DX.Exchange, the Estonian exchange that rose to fame last week after launching tokenized U.S. equities on its platform, is facing scrutiny after a severe security vulnerability was discovered in its framework.
Twitter was alive with excitement over DX.Exchange, a platform that would offer users the ability to buy tokenized versions of popular stocks such as Apple, Tesla, and Amazon.
DX. Exchange goes live today and will support Bitcoin (BTC), Ethereum (ETH), XRP, Cardano (ADA), OmiseGo (OMG), Enigma, ShareToken, and Digibyte.
The new platform gives traders a 24-hour seven days a week access to the traditional stock market.
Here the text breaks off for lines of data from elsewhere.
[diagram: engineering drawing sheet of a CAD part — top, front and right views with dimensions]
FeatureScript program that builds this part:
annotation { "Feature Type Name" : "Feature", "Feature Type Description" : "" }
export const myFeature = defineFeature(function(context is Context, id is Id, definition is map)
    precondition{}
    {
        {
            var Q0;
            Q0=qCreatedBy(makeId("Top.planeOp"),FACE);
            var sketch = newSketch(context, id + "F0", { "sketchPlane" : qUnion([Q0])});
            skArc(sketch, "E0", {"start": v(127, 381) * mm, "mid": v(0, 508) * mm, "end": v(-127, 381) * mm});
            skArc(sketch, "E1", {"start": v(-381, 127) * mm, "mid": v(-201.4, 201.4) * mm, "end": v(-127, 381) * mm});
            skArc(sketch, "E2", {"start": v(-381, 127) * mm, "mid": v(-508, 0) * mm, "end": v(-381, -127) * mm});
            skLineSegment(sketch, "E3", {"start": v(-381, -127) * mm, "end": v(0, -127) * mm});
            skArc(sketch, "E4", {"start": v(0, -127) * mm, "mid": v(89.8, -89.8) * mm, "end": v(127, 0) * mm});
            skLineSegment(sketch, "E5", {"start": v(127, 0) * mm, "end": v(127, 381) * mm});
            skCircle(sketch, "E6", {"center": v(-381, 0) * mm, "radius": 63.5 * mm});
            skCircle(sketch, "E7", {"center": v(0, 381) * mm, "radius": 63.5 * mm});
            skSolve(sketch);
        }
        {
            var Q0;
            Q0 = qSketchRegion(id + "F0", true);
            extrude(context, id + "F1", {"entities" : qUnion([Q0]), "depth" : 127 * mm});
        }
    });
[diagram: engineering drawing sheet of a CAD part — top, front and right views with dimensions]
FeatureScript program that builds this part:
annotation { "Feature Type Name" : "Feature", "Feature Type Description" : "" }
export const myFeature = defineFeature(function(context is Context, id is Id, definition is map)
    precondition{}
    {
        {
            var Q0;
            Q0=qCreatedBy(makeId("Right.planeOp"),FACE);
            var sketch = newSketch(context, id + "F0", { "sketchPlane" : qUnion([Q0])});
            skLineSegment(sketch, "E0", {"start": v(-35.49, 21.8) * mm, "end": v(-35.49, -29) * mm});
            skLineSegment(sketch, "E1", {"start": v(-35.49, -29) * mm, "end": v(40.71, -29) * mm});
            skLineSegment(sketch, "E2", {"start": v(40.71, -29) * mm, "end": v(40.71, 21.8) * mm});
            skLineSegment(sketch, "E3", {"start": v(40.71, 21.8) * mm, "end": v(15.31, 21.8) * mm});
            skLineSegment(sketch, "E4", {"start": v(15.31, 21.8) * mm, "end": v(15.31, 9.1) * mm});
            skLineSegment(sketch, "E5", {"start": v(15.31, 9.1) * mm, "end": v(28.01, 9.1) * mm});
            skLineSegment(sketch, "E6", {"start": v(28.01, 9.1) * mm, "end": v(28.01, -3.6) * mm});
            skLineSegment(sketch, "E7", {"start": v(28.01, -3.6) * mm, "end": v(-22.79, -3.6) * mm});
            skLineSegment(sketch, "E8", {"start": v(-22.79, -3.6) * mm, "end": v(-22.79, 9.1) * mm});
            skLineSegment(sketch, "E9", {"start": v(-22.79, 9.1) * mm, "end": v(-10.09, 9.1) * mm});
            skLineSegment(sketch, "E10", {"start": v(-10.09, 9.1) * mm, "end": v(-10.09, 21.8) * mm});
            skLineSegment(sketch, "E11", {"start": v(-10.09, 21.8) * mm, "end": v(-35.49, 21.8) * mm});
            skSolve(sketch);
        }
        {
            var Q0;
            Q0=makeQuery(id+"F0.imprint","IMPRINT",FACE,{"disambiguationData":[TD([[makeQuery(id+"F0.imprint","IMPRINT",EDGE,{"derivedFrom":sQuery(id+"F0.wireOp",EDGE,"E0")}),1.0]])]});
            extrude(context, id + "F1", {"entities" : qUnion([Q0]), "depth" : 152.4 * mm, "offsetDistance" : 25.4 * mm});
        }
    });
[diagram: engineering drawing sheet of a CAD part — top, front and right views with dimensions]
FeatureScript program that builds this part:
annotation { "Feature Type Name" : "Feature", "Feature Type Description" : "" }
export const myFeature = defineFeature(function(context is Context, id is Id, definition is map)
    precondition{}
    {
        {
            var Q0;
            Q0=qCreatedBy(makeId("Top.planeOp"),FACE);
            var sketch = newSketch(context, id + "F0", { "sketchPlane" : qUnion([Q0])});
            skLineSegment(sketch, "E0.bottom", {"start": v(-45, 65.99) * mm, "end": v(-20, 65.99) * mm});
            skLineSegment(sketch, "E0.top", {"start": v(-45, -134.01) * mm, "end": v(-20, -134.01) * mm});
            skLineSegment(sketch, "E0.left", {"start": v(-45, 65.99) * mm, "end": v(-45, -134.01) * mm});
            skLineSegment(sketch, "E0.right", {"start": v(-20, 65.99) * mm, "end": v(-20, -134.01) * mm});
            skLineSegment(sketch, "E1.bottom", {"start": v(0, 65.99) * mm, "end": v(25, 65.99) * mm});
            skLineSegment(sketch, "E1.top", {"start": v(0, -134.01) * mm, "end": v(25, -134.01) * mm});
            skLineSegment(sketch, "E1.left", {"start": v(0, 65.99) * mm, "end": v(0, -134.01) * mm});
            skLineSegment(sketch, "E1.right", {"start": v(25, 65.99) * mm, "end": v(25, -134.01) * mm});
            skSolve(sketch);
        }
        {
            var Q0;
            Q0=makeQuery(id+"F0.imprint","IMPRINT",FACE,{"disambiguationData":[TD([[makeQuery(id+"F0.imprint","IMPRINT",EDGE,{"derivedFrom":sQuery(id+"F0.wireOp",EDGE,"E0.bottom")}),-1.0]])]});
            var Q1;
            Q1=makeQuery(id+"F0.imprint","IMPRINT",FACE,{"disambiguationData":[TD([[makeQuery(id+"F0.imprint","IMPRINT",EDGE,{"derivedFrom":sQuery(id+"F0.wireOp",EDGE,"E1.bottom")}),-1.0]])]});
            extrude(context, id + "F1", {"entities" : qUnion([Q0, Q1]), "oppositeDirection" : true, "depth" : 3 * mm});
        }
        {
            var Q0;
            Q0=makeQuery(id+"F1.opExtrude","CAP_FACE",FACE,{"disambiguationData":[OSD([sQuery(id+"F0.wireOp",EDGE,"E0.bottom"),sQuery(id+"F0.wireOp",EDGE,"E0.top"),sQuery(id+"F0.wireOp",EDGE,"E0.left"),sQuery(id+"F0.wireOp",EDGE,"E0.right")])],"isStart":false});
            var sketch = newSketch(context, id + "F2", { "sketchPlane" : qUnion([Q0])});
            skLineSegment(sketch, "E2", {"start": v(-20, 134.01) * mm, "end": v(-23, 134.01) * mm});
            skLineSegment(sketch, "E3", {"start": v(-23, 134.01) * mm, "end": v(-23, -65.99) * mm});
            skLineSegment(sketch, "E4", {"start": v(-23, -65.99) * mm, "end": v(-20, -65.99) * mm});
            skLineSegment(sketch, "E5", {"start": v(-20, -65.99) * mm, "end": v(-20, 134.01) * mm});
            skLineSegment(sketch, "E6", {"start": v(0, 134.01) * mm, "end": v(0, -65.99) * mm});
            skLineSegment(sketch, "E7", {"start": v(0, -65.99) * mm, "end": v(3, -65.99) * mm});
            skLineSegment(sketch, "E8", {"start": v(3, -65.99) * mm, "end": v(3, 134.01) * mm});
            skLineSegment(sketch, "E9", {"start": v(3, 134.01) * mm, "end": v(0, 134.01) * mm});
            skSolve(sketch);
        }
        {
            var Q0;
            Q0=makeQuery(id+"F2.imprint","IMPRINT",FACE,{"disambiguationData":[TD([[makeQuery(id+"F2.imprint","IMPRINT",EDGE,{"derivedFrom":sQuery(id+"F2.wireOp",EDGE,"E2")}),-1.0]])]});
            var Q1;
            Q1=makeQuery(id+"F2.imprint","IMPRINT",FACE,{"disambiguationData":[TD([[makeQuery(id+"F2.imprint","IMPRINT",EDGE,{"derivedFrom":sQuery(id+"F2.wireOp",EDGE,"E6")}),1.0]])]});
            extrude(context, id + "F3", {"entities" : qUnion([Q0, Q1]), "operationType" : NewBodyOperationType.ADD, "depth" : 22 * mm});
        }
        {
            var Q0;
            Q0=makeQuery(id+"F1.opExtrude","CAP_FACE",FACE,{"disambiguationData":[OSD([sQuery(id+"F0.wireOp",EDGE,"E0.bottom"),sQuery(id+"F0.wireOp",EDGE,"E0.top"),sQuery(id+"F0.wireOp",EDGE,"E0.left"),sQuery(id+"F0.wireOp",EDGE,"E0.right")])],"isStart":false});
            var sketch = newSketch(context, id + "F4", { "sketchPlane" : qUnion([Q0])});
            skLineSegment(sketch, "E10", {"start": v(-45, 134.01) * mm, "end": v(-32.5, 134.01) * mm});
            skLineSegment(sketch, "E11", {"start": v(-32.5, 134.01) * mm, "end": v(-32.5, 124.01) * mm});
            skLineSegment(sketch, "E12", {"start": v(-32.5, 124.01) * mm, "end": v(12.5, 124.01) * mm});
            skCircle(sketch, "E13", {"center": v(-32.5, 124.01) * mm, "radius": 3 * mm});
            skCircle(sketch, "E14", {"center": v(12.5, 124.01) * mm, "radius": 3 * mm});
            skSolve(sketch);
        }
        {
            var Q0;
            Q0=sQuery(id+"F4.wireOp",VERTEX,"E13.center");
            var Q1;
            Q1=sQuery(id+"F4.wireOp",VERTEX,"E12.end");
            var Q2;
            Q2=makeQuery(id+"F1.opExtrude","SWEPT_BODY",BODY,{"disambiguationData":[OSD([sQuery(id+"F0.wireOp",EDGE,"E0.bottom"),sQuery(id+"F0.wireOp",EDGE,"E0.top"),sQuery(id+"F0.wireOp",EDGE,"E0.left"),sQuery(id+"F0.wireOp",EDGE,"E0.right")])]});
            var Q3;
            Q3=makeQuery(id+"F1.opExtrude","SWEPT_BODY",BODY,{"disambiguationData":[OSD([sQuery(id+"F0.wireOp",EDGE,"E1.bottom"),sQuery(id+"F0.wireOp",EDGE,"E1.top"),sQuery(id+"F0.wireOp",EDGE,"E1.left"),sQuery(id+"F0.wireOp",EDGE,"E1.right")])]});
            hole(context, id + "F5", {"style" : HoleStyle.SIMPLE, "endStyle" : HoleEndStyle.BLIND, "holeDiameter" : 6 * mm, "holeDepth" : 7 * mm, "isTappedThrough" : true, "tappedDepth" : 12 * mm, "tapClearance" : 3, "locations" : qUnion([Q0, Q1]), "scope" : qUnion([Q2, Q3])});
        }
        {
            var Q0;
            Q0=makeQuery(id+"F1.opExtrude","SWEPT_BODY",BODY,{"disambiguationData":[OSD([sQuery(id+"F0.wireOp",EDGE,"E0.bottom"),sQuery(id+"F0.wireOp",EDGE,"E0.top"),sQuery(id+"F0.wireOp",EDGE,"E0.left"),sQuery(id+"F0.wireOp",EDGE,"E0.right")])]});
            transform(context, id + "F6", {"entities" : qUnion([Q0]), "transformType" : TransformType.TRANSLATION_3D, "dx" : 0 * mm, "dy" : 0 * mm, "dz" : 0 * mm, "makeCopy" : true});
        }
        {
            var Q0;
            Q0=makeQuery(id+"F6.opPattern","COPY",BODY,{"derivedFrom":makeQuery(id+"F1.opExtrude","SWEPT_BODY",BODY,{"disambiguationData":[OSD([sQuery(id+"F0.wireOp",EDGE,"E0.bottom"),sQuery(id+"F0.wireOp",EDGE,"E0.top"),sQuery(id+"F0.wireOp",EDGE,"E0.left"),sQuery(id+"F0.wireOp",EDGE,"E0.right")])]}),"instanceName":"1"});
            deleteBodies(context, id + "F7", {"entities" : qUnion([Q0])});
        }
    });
The beginning of the beginning
— Phillip Nunn 🚀 (@PhillipNunnUK) January 7, 2019
However, a heavy skepticism, in culmination with a security incident, has dampened the enthusiasm.
As reported by Ars Technica on Jan. 10, the highly-publicized blockchain exchange is lagging on user security by leaking “oodles of login credentials” and personal user information to computers accessing its platform. The vulnerability was first discovered by an unidentified trader analyzing the platform’s security and trading frameworks.
Estonian crypto-regulations call for businesses to practice strict AML and KYC norms while onboarding users, meaning the submission of personal information is a must for creating one’s user accounts. As a regulated business, DX.Exchange collects necessary financial and legal information about users, but seemingly fails to provide ample security measures to protect their data.
The Modus Operandi
The trader created a “dummy” account to analyze data responses between a user and the exchange’s servers. To his dismay, DX.Exchange embedded sensitive data in its “authentication token,” a long string of alphanumeric characters that validates the transfer of information.